→ **What needs to be done**
In the records below, the line with "of water soluble" opens the range and the line with "670 905-4 |" closes it; print that range exactly and nothing else.

◇ ◇ ◇

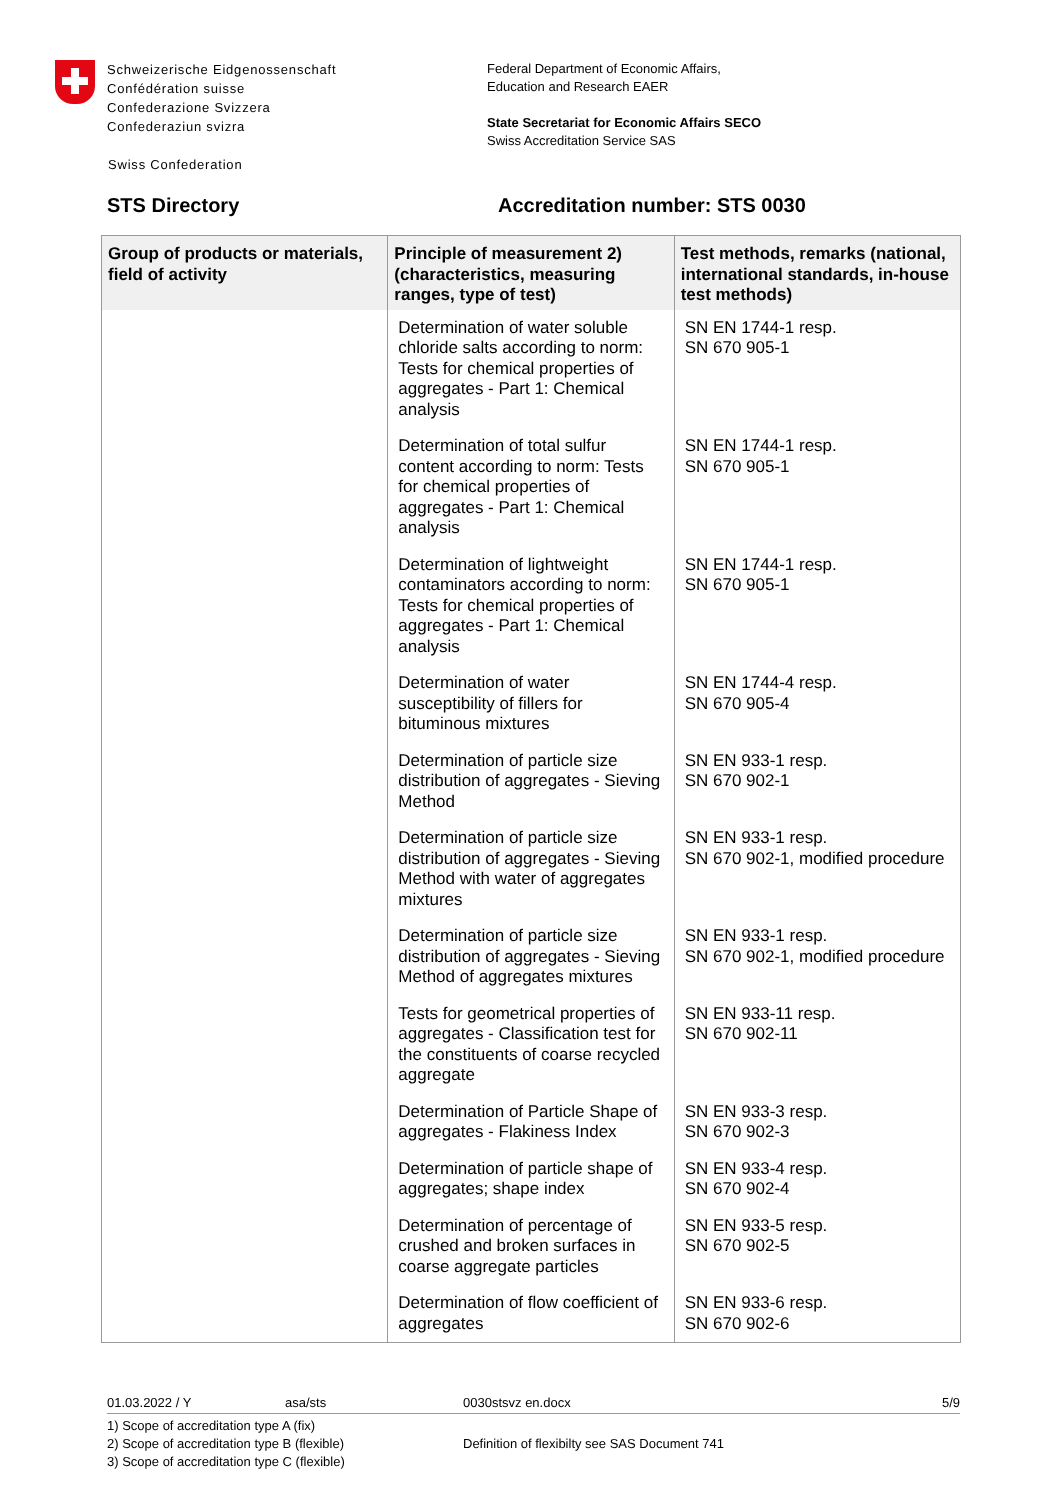Schweizerische Eidgenossenschaft
Confédération suisse
Confederazione Svizzera
Confederaziun svizra
Swiss Confederation
Federal Department of Economic Affairs,
Education and Research EAER
State Secretariat for Economic Affairs SECO
Swiss Accreditation Service SAS
STS Directory Accreditation number: STS 0030
| Group of products or materials, field of activity | Principle of measurement 2) (characteristics, measuring ranges, type of test) | Test methods, remarks (national, international standards, in-house test methods) |
| --- | --- | --- |
| | Determination of water soluble chloride salts according to norm: Tests for chemical properties of aggregates - Part 1: Chemical analysis | SN EN 1744-1 resp. SN 670 905-1 |
| | Determination of total sulfur content according to norm: Tests for chemical properties of aggregates - Part 1: Chemical analysis | SN EN 1744-1 resp. SN 670 905-1 |
| | Determination of lightweight contaminators according to norm: Tests for chemical properties of aggregates - Part 1: Chemical analysis | SN EN 1744-1 resp. SN 670 905-1 |
| | Determination of water susceptibility of fillers for bituminous mixtures | SN EN 1744-4 resp. SN 670 905-4 |
| | Determination of particle size distribution of aggregates - Sieving Method | SN EN 933-1 resp. SN 670 902-1 |
| | Determination of particle size distribution of aggregates - Sieving Method with water of aggregates mixtures | SN EN 933-1 resp. SN 670 902-1, modified procedure |
| | Determination of particle size distribution of aggregates - Sieving Method of aggregates mixtures | SN EN 933-1 resp. SN 670 902-1, modified procedure |
| | Tests for geometrical properties of aggregates - Classification test for the constituents of coarse recycled aggregate | SN EN 933-11 resp. SN 670 902-11 |
| | Determination of Particle Shape of aggregates - Flakiness Index | SN EN 933-3 resp. SN 670 902-3 |
| | Determination of particle shape of aggregates; shape index | SN EN 933-4 resp. SN 670 902-4 |
| | Determination of percentage of crushed and broken surfaces in coarse aggregate particles | SN EN 933-5 resp. SN 670 902-5 |
| | Determination of flow coefficient of aggregates | SN EN 933-6 resp. SN 670 902-6 |
01.03.2022 / Y asa/sts 0030stsvz en.docx 5/9
1) Scope of accreditation type A (fix)
2) Scope of accreditation type B (flexible)
3) Scope of accreditation type C (flexible)
Definition of flexibilty see SAS Document 741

◇ ◇ ◇

→ **Your response**
| | Determination of water soluble chloride salts according to norm: Tests for chemical properties of aggregates - Part 1: Chemical analysis | SN EN 1744-1 resp. SN 670 905-1 |
| | Determination of total sulfur content according to norm: Tests for chemical properties of aggregates - Part 1: Chemical analysis | SN EN 1744-1 resp. SN 670 905-1 |
| | Determination of lightweight contaminators according to norm: Tests for chemical properties of aggregates - Part 1: Chemical analysis | SN EN 1744-1 resp. SN 670 905-1 |
| | Determination of water susceptibility of fillers for bituminous mixtures | SN EN 1744-4 resp. SN 670 905-4 |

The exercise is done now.